## INSTRUCTION
Write the data out again, matching every line exactly.

## Document layout detection data
■ ■ ■
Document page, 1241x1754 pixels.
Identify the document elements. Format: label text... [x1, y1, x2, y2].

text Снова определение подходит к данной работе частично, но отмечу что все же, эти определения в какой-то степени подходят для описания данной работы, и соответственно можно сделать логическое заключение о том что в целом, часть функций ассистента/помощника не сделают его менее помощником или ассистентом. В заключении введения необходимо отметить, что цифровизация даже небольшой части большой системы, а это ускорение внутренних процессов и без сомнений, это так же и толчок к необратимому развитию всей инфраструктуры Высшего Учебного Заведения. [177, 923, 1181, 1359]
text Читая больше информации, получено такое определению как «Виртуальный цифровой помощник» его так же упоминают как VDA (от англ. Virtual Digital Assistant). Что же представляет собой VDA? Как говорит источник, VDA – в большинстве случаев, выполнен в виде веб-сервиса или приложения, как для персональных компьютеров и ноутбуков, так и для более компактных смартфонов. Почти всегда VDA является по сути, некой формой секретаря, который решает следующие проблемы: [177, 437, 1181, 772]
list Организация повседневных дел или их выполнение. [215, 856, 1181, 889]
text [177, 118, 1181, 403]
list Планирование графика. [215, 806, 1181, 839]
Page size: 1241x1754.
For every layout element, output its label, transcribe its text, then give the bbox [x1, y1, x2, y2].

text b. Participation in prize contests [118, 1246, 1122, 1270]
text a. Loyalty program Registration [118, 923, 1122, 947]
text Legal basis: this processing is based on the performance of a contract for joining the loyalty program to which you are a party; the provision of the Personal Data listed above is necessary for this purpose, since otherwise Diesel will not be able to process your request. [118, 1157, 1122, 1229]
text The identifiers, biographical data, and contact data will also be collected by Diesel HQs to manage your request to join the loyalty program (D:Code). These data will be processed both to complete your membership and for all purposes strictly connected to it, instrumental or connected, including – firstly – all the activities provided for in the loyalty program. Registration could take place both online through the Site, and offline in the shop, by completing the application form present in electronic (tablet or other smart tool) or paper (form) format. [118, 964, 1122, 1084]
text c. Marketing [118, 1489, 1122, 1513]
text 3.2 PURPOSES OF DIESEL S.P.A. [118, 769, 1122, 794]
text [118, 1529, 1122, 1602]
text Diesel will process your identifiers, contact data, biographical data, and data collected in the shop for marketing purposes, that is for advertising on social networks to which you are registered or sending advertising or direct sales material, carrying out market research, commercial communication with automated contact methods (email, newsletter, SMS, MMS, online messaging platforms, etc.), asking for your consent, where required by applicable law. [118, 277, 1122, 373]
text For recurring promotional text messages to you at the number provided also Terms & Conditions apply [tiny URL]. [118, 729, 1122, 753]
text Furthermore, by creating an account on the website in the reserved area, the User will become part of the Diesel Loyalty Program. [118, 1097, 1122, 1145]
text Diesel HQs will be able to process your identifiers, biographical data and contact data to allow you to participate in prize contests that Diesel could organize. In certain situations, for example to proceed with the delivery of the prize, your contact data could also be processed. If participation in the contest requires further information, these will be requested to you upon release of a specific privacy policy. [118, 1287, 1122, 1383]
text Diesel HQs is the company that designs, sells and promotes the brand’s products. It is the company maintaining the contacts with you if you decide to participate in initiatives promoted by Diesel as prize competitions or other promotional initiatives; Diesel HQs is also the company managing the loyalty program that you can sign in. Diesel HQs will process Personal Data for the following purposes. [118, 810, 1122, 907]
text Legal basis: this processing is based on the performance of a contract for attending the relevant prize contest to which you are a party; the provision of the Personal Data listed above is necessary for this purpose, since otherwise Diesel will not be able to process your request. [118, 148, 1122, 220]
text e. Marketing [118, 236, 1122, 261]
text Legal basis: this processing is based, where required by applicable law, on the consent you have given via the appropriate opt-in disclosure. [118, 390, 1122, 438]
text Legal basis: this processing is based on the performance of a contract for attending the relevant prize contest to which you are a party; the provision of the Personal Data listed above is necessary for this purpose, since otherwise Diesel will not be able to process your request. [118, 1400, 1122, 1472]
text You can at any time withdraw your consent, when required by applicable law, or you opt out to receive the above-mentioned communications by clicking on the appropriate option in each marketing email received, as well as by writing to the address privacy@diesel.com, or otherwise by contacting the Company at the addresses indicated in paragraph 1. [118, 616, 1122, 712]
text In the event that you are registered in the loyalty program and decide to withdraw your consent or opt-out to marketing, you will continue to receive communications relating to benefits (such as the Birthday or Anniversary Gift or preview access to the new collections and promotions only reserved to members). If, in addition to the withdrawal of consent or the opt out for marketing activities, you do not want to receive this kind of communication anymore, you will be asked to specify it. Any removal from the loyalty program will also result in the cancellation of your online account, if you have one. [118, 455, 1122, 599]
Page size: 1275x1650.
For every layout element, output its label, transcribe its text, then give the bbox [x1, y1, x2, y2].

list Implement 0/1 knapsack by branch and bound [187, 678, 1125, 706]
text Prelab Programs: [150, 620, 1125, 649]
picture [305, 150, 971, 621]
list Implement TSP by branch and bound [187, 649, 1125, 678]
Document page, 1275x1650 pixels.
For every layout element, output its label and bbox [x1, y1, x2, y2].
■ ■ ■
## WORKED SOLUTION
Document page, 1241x1754 pixels.
Identify the document elements. Format: label text... [x1, y1, x2, y2].

text Снова определение подходит к данной работе частично, но отмечу что все же, эти определения в какой-то степени подходят для описания данной работы, и соответственно можно сделать логическое заключение о том что в целом, часть функций ассистента/помощника не сделают его менее помощником или ассистентом. В заключении введения необходимо отметить, что цифровизация даже небольшой части большой системы, а это ускорение внутренних процессов и без сомнений, это так же и толчок к необратимому развитию всей инфраструктуры Высшего Учебного Заведения. [177, 923, 1181, 1359]
text Читая больше информации, получено такое определению как «Виртуальный цифровой помощник» его так же упоминают как VDA (от англ. Virtual Digital Assistant). Что же представляет собой VDA? Как говорит источник, VDA – в большинстве случаев, выполнен в виде веб-сервиса или приложения, как для персональных компьютеров и ноутбуков, так и для более компактных смартфонов. Почти всегда VDA является по сути, некой формой секретаря, который решает следующие проблемы: [177, 437, 1181, 772]
list Организация повседневных дел или их выполнение. [215, 856, 1181, 889]
text [177, 118, 1181, 403]
list Планирование графика. [215, 806, 1181, 839]
Page size: 1241x1754.
For every layout element, output its label, transcribe its text, then give the bbox [x1, y1, x2, y2].

text b. Participation in prize contests [118, 1246, 1122, 1270]
text a. Loyalty program Registration [118, 923, 1122, 947]
text Legal basis: this processing is based on the performance of a contract for joining the loyalty program to which you are a party; the provision of the Personal Data listed above is necessary for this purpose, since otherwise Diesel will not be able to process your request. [118, 1157, 1122, 1229]
text The identifiers, biographical data, and contact data will also be collected by Diesel HQs to manage your request to join the loyalty program (D:Code). These data will be processed both to complete your membership and for all purposes strictly connected to it, instrumental or connected, including – firstly – all the activities provided for in the loyalty program. Registration could take place both online through the Site, and offline in the shop, by completing the application form present in electronic (tablet or other smart tool) or paper (form) format. [118, 964, 1122, 1084]
text c. Marketing [118, 1489, 1122, 1513]
text 3.2 PURPOSES OF DIESEL S.P.A. [118, 769, 1122, 794]
text [118, 1529, 1122, 1602]
text Diesel will process your identifiers, contact data, biographical data, and data collected in the shop for marketing purposes, that is for advertising on social networks to which you are registered or sending advertising or direct sales material, carrying out market research, commercial communication with automated contact methods (email, newsletter, SMS, MMS, online messaging platforms, etc.), asking for your consent, where required by applicable law. [118, 277, 1122, 373]
text For recurring promotional text messages to you at the number provided also Terms & Conditions apply [tiny URL]. [118, 729, 1122, 753]
text Furthermore, by creating an account on the website in the reserved area, the User will become part of the Diesel Loyalty Program. [118, 1097, 1122, 1145]
text Diesel HQs will be able to process your identifiers, biographical data and contact data to allow you to participate in prize contests that Diesel could organize. In certain situations, for example to proceed with the delivery of the prize, your contact data could also be processed. If participation in the contest requires further information, these will be requested to you upon release of a specific privacy policy. [118, 1287, 1122, 1383]
text Diesel HQs is the company that designs, sells and promotes the brand’s products. It is the company maintaining the contacts with you if you decide to participate in initiatives promoted by Diesel as prize competitions or other promotional initiatives; Diesel HQs is also the company managing the loyalty program that you can sign in. Diesel HQs will process Personal Data for the following purposes. [118, 810, 1122, 907]
text Legal basis: this processing is based on the performance of a contract for attending the relevant prize contest to which you are a party; the provision of the Personal Data listed above is necessary for this purpose, since otherwise Diesel will not be able to process your request. [118, 148, 1122, 220]
text e. Marketing [118, 236, 1122, 261]
text Legal basis: this processing is based, where required by applicable law, on the consent you have given via the appropriate opt-in disclosure. [118, 390, 1122, 438]
text Legal basis: this processing is based on the performance of a contract for attending the relevant prize contest to which you are a party; the provision of the Personal Data listed above is necessary for this purpose, since otherwise Diesel will not be able to process your request. [118, 1400, 1122, 1472]
text You can at any time withdraw your consent, when required by applicable law, or you opt out to receive the above-mentioned communications by clicking on the appropriate option in each marketing email received, as well as by writing to the address privacy@diesel.com, or otherwise by contacting the Company at the addresses indicated in paragraph 1. [118, 616, 1122, 712]
text In the event that you are registered in the loyalty program and decide to withdraw your consent or opt-out to marketing, you will continue to receive communications relating to benefits (such as the Birthday or Anniversary Gift or preview access to the new collections and promotions only reserved to members). If, in addition to the withdrawal of consent or the opt out for marketing activities, you do not want to receive this kind of communication anymore, you will be asked to specify it. Any removal from the loyalty program will also result in the cancellation of your online account, if you have one. [118, 455, 1122, 599]
Page size: 1275x1650.
For every layout element, output its label, transcribe its text, then give the bbox [x1, y1, x2, y2].

list Implement 0/1 knapsack by branch and bound [187, 678, 1125, 706]
text Prelab Programs: [150, 620, 1125, 649]
picture [305, 150, 971, 621]
list Implement TSP by branch and bound [187, 649, 1125, 678]
Document page, 1275x1650 pixels.
For every layout element, output its label and bbox [x1, y1, x2, y2].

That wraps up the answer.